Project Greensand moet ook de jobs redden van het personeel op het Deense SIRI-boorplatform.

“We zijn erg gehaast”, zegt Vande Putte. “Het moet snel gaan. Er zijn veel efficiëntere manieren om CO2 te reduceren: warmtepompen uitrollen, zonnepanelen, huizen isoleren. Daardoor kan ook de factuur van de mensen naar beneden, niet die van een paar multinationals.” Daarmee doelt hij op de subsidies die bijvoorbeeld het Project Greensand krijgt.

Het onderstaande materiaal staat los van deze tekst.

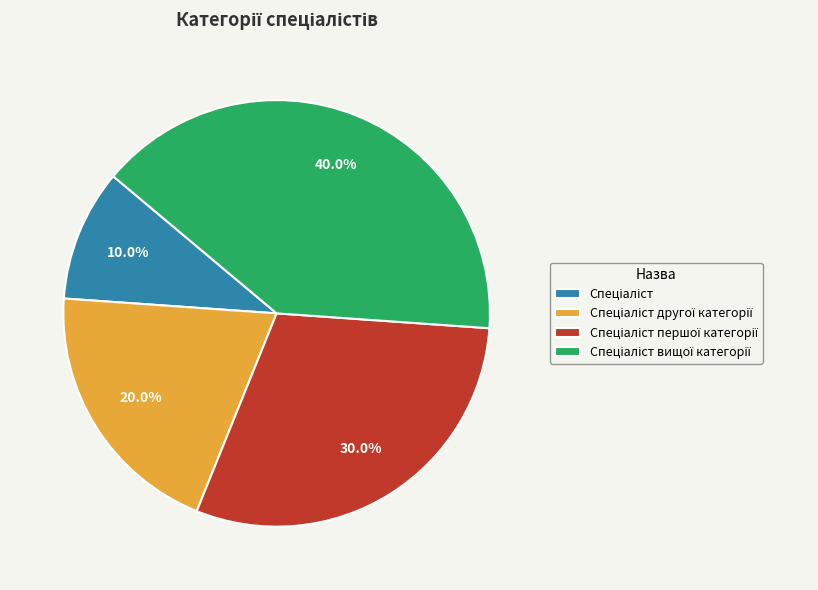

Is there any slice that represents more than half of the pie?

No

Tomas Wyns, onderzoeker naar industriële processen en klimaat aan de VUB, vindt het project dan weer géén greenwashing. “In het verleden zijn er zeker projecten aangekondigd die wel greenwashing waren en waar uiteindelijk niets van is gekomen. Maar hier is dat anders. De hele keten wordt gecontroleerd, van CO2-afvang tot de opslag onder de grond. Er wordt een spade in de grond gestoken en er worden middelen tegenaan gegooid. Het zal hoogstwaarschijnlijk gerealiseerd worden.”

Is het een oplossing voor het klimaat?

“Permanente berging van CO2 is een van de oplossingen in onze roadmap om klimaatneutraal te worden”, zegt Nathalie Meert van Ineos. “Maar het is geen silver bullet (zilveren kogel). Er zijn ook andere oplossingen, zoals alternatieve grondstoffen, groene moleculen of groene waterstof. Maar het is wel een noodzakelijke tussentijdse oplossing.”

Zo ziet ook Tomas Wyns het. “Het is een instrument dat we nodig gaan hebben.” Hij ziet CCS vooral als een oplossing op korte termijn, die nu al kan helpen om de uitstoot van broeikasgassen naar beneden te halen.

Ook het VN-klimaatpanel IPCC ziet een belangrijke rol voor CCS in de strijd tegen de opwarming van de aarde. In zijn laatste reeks klimaatrapporten schetste het zeven mogelijke strategieën om de opwarming van de aarde te beperken tot 2 graden Celsius (of lager). CCS dook op in zes van die zeven pistes.

Momenteel staat CCS echter nog in zijn kinderschoenen. Op dit moment wordt er zo’n 2 miljard ton CO2 per jaar uit de atmosfeer gehaald. Maar de grote meerderheid komt op rekening van bossen, landmanagement en nieuw aangeplante bomen. Slechts 0,1 procent, of zo’n 2,3 miljoen ton per jaar, wordt door nieuwe technologieën gerealiseerd. Volgens schattingen moeten we wereldwijd naar 7 miljard ton tegen 2050, als we de opwarming van de aarde onder de 2 graden Celsius willen houden. Er is dus dringend een stevige versnelling nodig.

Zeer concreet hoopt Project Greensand tegen 2025 1,5 miljoen ton CO2 per jaar op te slaan, en dat nadien op te schalen naar 8 miljoen ton per jaar. Ter vergelijking: dat is ongeveer 7 procent van de jaarlijkse Belgische uitstoot, of 40 procent van de uitstootreductie die Denemarken zichzelf tegen 2030 oplegt. “Er is (in heel Denemarken) plaats genoeg om alle CO2 op te slaan die Denemarken historisch heeft uitgestoten, en meer”, klinkt het nog.

Maar daarvoor heeft CCS dus nog een lange weg te gaan.